• The problem
Starting at the first line of the data listing and ending with the line that contains "picture [293, 494, 1221, 939]", rewrite each line with "Identify" changed to "Locate". Keep everything else the same and return only those lines.

• Data listing

[BEGIN]

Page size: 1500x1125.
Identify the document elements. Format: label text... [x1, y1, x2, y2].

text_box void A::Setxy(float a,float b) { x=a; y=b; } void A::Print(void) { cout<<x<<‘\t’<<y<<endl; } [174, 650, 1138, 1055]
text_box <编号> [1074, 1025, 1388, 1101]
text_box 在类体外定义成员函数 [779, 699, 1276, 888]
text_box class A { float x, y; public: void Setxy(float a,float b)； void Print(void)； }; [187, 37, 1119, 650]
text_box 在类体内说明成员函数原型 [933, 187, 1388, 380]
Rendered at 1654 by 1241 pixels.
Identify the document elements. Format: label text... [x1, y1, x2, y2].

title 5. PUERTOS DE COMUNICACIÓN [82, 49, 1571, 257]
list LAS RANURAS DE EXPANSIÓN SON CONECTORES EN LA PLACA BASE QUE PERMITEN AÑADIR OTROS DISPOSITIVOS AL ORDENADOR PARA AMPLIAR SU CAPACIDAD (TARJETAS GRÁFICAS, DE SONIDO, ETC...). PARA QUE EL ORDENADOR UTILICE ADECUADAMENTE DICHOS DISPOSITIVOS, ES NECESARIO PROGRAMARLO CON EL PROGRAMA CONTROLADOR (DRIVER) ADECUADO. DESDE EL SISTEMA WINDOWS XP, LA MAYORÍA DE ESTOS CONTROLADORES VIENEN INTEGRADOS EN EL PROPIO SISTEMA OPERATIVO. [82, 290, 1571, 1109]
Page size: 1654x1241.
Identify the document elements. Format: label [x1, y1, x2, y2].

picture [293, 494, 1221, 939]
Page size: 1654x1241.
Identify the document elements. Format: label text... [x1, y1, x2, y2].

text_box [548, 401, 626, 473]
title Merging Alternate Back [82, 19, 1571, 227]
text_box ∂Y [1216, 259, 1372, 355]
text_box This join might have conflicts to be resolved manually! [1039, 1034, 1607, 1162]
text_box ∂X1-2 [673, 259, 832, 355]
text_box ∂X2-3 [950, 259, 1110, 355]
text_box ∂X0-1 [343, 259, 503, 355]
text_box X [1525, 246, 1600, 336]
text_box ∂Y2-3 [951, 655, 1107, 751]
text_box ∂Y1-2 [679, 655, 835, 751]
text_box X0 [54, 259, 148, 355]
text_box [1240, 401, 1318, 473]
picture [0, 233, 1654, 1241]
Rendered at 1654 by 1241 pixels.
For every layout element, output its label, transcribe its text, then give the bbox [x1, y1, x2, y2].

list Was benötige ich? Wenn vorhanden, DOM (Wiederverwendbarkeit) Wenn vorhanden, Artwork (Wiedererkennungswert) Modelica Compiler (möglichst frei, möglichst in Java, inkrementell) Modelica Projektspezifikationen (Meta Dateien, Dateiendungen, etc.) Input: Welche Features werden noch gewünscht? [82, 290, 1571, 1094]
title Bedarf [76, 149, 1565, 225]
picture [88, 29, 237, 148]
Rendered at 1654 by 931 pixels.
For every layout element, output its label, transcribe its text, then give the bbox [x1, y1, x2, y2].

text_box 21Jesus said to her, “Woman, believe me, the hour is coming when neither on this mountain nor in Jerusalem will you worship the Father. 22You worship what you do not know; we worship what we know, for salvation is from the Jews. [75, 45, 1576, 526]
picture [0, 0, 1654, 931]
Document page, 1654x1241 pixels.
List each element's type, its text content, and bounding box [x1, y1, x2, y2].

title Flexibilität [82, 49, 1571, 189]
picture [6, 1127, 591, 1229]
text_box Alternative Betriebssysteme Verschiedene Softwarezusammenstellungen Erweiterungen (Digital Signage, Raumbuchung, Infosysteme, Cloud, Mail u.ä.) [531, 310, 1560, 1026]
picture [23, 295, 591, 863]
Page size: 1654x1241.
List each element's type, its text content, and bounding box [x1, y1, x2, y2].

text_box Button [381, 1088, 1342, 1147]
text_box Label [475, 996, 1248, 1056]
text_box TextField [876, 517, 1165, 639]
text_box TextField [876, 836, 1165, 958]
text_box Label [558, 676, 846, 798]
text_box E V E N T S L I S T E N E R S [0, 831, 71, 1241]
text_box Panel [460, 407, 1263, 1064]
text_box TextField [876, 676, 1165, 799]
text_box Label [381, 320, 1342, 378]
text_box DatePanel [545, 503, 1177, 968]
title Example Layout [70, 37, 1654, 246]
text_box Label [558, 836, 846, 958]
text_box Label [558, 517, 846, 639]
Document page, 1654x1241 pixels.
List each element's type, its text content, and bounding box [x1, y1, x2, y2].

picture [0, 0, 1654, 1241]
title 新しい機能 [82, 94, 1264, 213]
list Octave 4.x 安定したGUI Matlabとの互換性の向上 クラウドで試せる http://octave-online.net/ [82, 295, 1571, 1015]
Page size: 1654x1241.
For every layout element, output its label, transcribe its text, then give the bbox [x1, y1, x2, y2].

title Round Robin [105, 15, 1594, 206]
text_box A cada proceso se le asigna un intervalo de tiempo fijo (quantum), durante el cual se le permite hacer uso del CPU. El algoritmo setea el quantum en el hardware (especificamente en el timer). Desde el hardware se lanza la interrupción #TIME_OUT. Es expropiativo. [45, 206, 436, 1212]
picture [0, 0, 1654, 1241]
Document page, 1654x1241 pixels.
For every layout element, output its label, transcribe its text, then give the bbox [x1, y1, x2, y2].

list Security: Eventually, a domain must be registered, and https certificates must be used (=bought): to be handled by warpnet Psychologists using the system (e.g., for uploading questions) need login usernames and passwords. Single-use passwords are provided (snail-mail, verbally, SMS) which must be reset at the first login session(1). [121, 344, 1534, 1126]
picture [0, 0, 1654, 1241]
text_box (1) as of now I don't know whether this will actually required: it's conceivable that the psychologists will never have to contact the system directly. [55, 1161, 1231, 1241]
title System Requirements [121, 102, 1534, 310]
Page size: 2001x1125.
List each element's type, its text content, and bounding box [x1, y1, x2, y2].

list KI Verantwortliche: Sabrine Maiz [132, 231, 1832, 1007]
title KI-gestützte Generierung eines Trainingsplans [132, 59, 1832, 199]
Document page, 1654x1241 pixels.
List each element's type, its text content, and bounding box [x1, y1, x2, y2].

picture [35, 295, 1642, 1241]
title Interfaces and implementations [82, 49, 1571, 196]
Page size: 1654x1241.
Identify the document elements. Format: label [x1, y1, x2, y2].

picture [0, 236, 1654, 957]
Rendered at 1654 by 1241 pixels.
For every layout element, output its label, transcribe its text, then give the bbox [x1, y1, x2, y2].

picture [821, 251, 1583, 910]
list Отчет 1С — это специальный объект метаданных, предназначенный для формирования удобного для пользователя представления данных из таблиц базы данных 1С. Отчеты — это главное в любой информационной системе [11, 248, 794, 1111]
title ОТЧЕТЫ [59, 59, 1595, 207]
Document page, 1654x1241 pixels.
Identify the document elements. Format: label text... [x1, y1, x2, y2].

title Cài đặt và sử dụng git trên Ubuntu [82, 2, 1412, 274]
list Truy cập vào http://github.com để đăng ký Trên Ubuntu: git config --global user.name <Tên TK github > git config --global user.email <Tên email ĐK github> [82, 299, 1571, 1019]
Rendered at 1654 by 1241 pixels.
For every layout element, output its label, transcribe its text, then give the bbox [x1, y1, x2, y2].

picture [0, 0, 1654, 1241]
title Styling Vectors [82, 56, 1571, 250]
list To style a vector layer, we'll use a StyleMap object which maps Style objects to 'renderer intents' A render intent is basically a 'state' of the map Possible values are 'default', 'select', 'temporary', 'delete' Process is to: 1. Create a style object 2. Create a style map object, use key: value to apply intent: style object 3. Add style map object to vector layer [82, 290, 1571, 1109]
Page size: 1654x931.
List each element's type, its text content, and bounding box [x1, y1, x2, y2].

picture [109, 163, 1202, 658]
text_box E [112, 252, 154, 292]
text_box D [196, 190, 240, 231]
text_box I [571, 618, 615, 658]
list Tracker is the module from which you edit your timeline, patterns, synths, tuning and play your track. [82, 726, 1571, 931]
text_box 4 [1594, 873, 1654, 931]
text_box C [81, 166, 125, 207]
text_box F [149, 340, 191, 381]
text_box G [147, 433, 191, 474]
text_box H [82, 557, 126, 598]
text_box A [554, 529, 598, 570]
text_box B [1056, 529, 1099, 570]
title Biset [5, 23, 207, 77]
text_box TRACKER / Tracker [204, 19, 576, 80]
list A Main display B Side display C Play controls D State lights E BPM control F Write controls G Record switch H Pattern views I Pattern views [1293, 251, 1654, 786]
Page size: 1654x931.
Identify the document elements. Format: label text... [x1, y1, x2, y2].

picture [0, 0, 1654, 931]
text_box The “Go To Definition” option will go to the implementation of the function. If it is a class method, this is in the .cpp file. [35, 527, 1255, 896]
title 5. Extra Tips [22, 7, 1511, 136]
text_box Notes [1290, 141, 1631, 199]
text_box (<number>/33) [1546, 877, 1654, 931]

[END]

• Full answer
Page size: 1500x1125.
Locate the document elements. Format: label text... [x1, y1, x2, y2].

text_box void A::Setxy(float a,float b) { x=a; y=b; } void A::Print(void) { cout<<x<<‘\t’<<y<<endl; } [174, 650, 1138, 1055]
text_box <编号> [1074, 1025, 1388, 1101]
text_box 在类体外定义成员函数 [779, 699, 1276, 888]
text_box class A { float x, y; public: void Setxy(float a,float b)； void Print(void)； }; [187, 37, 1119, 650]
text_box 在类体内说明成员函数原型 [933, 187, 1388, 380]
Rendered at 1654 by 1241 pixels.
Locate the document elements. Format: label text... [x1, y1, x2, y2].

title 5. PUERTOS DE COMUNICACIÓN [82, 49, 1571, 257]
list LAS RANURAS DE EXPANSIÓN SON CONECTORES EN LA PLACA BASE QUE PERMITEN AÑADIR OTROS DISPOSITIVOS AL ORDENADOR PARA AMPLIAR SU CAPACIDAD (TARJETAS GRÁFICAS, DE SONIDO, ETC...). PARA QUE EL ORDENADOR UTILICE ADECUADAMENTE DICHOS DISPOSITIVOS, ES NECESARIO PROGRAMARLO CON EL PROGRAMA CONTROLADOR (DRIVER) ADECUADO. DESDE EL SISTEMA WINDOWS XP, LA MAYORÍA DE ESTOS CONTROLADORES VIENEN INTEGRADOS EN EL PROPIO SISTEMA OPERATIVO. [82, 290, 1571, 1109]
Page size: 1654x1241.
Locate the document elements. Format: label [x1, y1, x2, y2].

picture [293, 494, 1221, 939]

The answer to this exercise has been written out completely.